Tre, quattro anni dopo.

Rovistavo tra profili di gente andata su Facebook. Scuole superiori. Istituto Tecnico Commerciale “Guido Dorso” di Sarno. Vecchie foto trovate per caso, risalenti solo a qualche anno fa, ma già appartenenti ad un’altra epoca. Ritrovo la dolcezza di quei giorni, dove la mia paura più grande era un’interrogazione con la prof. di Italiano, “la Pecoraro”. Le cotte platoniche, e l’ingenuità dei primi amori, belli perché vissuti senza pensare al futuro. Erano soltanto carezze, parole dolci, notti al telefono in cameretta, sms da leggere e rileggere ai migliori amici, pieni di felicità. Le serate trascorse su MSN, quando Facebook e Twitter non c’erano, in attesa di quel trillo che ci avrebbe fatto battere il cuore. Quando se alle 23 ero ancora al computer, avevo fatto tardi. Il sentirsi grandi con i primi cocktail, e il frigo stracolmo di birre durante le feste di halloween sulla terrazza di casa mia. “Blackout” di Britney Spears, in camera, a palla, per tre, quattro, cinque volte al giorno. I ‘filoni’, quando marinavo la scuola, in spiaggia a Salerno, o sugli scogli a Mergellina. E il McDonald’s di Pompei. Con quella Santa Beatissima Circumvesuviana, che ci faceva da autista in ogni dove.

I pranzi con mamma. Le notti con papà. E la forza di sorridere pensando che tutto andasse bene. L’emancipazione, i diciassette anni tra Napoli e Roma, le notti marce in discoteca, e l’alba fresca invernale di campagna. I giri ininterrotti in auto tra i paesini vesuviani, con quelle luci stradali di un arancio fortissimo, che ci illuminavano il sentiero verso il Burger King Drive. Parcheggiati in macchina, con un cheeseburger, patatine fritte con ketchup e un cd con i successi pop del momento, a parlare di quello e di quell’altra. Di quanto saremmo dovuti essere fighi il sabato a venire. Di quanto stavamo male per esserci lasciati, e di come non avremmo dovuto mostrarlo. Gli abbracci sotto casa, i “ti voglio bene”, e i “grazie teso’ per la serata”. E le frequentazioni da due settimane/un mesetto, che sembravano così amplificate e di rilievo. Intense. Emozionanti. Quasi magiche.

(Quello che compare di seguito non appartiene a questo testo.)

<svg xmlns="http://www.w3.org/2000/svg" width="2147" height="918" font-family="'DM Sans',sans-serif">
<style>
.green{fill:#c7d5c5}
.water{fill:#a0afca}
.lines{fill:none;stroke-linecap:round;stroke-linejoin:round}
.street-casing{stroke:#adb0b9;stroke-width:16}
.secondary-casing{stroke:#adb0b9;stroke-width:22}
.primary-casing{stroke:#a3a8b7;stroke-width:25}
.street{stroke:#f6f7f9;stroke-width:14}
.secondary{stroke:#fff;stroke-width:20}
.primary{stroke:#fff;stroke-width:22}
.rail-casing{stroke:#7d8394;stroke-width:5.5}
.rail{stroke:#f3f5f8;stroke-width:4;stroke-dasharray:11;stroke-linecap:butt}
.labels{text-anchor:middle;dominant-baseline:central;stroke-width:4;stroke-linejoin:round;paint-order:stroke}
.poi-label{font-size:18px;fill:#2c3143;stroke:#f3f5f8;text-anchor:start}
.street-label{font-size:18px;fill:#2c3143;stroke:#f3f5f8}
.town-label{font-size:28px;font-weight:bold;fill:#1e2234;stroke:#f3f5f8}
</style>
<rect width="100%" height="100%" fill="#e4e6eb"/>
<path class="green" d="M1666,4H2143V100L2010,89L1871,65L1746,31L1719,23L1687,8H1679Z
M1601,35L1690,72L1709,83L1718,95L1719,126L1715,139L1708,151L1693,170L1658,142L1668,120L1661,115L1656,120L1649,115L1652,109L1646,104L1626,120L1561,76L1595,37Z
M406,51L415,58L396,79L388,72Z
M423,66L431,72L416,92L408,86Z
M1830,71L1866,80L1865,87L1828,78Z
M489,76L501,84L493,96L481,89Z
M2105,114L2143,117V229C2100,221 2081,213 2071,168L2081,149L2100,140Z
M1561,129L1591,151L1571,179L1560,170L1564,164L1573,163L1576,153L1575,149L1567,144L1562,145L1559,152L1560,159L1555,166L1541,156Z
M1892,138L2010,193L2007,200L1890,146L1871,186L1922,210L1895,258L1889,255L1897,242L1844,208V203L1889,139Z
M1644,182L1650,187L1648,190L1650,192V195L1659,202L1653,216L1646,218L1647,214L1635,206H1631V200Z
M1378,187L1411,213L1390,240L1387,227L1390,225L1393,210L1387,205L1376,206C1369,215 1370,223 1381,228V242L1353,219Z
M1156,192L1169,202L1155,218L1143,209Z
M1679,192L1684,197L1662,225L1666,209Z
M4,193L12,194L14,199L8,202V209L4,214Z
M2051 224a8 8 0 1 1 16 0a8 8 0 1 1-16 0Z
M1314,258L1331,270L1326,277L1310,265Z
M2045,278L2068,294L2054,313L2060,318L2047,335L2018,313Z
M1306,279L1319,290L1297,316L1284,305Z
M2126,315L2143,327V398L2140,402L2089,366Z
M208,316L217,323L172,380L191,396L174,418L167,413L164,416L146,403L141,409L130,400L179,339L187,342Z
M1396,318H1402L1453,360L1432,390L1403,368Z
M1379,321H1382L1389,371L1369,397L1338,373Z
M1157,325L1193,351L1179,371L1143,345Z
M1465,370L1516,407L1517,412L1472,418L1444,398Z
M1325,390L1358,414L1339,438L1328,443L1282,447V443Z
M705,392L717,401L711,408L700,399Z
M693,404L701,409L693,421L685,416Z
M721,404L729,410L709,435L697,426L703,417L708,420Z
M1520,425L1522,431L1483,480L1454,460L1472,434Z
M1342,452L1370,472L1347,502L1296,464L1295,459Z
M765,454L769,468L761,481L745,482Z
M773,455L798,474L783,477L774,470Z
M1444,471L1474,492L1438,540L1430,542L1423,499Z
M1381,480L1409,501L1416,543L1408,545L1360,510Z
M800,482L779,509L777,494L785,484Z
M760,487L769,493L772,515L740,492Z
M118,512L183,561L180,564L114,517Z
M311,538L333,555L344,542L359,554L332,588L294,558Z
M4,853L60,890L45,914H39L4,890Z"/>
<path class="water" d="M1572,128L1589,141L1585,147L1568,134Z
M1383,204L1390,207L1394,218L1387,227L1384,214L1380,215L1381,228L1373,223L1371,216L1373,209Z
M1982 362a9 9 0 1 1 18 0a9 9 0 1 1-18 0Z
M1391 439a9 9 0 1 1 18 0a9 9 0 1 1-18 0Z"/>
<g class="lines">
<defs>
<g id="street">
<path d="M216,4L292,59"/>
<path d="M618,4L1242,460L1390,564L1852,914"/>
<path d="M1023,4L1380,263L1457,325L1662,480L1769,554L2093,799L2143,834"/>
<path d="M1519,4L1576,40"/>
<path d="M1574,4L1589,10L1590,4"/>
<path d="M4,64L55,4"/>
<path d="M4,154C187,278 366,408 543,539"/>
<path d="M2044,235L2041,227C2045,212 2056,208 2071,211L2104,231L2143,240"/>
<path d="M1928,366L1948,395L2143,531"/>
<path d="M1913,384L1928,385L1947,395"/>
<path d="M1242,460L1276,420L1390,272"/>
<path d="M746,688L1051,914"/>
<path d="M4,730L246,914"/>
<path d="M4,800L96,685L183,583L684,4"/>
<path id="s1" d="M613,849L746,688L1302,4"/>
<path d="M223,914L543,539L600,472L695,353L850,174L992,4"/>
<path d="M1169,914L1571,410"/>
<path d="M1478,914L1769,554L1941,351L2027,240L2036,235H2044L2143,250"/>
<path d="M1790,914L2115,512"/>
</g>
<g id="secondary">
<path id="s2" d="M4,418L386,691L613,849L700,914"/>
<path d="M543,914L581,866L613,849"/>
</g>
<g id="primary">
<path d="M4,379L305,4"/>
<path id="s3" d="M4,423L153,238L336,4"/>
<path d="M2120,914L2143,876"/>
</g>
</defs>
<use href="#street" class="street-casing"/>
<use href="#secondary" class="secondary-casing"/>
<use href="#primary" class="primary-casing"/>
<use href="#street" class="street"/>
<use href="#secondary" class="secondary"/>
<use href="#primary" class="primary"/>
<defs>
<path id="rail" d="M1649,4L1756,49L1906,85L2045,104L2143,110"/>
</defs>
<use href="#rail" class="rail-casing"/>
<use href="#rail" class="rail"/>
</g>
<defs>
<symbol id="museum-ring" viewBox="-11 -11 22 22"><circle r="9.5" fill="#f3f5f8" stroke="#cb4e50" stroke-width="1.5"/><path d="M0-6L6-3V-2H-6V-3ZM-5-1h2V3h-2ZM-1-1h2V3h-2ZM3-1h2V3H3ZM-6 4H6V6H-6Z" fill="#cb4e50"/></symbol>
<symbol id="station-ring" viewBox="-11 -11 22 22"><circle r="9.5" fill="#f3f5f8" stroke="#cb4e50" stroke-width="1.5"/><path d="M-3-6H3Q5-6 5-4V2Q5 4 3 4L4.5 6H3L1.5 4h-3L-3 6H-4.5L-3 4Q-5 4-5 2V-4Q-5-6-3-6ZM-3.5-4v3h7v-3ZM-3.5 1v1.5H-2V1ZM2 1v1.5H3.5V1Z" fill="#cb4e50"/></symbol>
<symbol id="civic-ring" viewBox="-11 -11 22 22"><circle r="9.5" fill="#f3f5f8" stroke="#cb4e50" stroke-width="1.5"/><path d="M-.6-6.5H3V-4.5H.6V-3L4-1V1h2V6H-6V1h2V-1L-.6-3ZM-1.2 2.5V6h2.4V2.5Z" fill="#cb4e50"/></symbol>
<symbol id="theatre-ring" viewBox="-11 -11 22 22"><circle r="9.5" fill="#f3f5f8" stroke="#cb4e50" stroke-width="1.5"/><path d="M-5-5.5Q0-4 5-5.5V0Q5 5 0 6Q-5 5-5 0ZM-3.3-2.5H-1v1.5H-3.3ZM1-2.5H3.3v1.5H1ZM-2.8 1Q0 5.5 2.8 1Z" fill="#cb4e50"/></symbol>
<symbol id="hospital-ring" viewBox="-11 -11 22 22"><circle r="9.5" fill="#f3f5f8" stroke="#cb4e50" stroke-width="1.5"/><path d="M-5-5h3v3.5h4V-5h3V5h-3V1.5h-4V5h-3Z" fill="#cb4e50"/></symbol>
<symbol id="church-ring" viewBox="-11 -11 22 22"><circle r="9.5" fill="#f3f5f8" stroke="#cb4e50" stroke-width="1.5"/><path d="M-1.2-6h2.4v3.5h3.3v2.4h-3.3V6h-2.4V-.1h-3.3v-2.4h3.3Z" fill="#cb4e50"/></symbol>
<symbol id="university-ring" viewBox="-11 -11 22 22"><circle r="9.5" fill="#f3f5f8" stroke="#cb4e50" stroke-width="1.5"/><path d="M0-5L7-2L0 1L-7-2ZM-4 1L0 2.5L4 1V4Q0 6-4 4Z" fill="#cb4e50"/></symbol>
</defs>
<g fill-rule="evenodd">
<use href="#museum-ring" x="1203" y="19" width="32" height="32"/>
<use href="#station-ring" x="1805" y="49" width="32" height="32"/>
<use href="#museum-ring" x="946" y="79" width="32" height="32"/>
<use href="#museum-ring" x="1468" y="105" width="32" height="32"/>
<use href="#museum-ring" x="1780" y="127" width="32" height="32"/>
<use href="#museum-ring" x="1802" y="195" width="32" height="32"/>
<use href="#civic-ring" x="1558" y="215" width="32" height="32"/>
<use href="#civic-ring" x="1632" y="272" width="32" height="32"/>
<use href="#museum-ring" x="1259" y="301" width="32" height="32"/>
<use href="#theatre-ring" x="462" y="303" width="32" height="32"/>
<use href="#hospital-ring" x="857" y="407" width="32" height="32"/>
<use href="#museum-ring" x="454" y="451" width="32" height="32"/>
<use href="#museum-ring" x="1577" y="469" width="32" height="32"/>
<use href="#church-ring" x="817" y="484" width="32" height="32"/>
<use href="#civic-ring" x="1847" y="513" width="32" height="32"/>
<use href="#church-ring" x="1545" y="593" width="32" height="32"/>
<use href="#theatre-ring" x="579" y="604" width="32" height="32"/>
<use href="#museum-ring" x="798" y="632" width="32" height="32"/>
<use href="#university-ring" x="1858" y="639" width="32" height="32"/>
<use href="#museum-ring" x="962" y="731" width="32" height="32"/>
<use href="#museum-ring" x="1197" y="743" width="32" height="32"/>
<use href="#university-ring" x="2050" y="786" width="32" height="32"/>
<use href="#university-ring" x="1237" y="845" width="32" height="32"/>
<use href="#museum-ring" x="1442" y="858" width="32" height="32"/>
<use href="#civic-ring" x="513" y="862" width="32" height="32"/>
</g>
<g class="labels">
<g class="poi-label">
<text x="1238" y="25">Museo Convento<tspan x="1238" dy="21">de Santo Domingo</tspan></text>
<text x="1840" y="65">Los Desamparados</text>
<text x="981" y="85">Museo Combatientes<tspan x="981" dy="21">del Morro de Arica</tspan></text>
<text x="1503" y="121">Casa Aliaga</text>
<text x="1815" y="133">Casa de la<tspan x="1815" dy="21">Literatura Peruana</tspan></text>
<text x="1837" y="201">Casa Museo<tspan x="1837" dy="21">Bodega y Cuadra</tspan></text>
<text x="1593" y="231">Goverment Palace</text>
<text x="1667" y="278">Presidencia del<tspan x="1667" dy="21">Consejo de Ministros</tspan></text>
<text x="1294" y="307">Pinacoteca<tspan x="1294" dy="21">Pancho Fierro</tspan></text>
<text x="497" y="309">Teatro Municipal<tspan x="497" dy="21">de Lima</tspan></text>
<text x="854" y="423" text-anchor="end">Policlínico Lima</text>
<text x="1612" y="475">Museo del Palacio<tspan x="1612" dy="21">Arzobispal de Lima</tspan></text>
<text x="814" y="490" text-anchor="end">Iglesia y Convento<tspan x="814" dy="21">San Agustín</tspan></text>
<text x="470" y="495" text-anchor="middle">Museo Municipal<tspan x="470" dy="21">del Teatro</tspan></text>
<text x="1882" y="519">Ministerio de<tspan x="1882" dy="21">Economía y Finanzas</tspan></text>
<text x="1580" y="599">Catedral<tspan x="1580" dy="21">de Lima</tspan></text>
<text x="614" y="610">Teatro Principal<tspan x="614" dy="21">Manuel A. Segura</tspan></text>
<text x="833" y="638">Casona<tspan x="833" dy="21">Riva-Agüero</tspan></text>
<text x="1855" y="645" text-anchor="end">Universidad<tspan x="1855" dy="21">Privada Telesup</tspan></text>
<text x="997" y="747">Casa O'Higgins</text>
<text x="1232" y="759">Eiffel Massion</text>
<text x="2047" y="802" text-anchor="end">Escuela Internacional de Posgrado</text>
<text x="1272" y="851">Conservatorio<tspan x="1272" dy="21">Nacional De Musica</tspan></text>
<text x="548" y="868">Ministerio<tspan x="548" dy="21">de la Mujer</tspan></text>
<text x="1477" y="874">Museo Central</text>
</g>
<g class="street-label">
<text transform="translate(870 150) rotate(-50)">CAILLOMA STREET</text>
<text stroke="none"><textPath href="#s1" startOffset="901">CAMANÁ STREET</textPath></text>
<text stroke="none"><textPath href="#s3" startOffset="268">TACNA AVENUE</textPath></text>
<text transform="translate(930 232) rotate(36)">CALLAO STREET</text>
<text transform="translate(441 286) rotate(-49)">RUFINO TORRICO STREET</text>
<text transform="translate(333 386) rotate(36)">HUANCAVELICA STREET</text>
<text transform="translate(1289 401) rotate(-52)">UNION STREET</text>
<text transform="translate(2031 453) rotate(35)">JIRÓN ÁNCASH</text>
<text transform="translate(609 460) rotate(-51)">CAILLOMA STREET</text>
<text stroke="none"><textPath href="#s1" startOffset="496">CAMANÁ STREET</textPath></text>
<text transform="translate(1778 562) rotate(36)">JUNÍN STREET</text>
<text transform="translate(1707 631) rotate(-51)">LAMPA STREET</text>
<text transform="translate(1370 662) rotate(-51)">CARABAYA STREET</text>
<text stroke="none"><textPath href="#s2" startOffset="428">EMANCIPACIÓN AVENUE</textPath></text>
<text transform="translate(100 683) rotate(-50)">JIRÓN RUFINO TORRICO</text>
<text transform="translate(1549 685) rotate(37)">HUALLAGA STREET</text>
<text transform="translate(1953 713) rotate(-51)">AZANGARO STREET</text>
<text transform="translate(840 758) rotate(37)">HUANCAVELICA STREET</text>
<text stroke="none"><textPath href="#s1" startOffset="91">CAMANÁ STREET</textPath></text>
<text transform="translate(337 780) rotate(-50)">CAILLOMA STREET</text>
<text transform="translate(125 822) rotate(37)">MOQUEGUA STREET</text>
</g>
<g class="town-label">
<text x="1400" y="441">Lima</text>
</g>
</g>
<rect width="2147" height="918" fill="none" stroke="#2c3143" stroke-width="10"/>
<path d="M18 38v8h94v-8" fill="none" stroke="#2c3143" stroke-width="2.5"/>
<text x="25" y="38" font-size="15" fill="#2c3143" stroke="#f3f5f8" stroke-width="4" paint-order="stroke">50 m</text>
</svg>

Ed era tutto un’età. Quell’adolescenza spensierata, che tanto spensierata forse non è stata. Quei volti angelici e puliti, quegli occhi vispi e pieni di vita. Quello sguardo così acceso che non ritrovo più allo specchio. Insieme al bambino che ero, disperso tra pagine di lacrime e sorrisi. La voglia di crescere, in fretta e furia, forse per fingere di essere più forte.

Bruciando le tappe, e bruciando un po’ me stesso.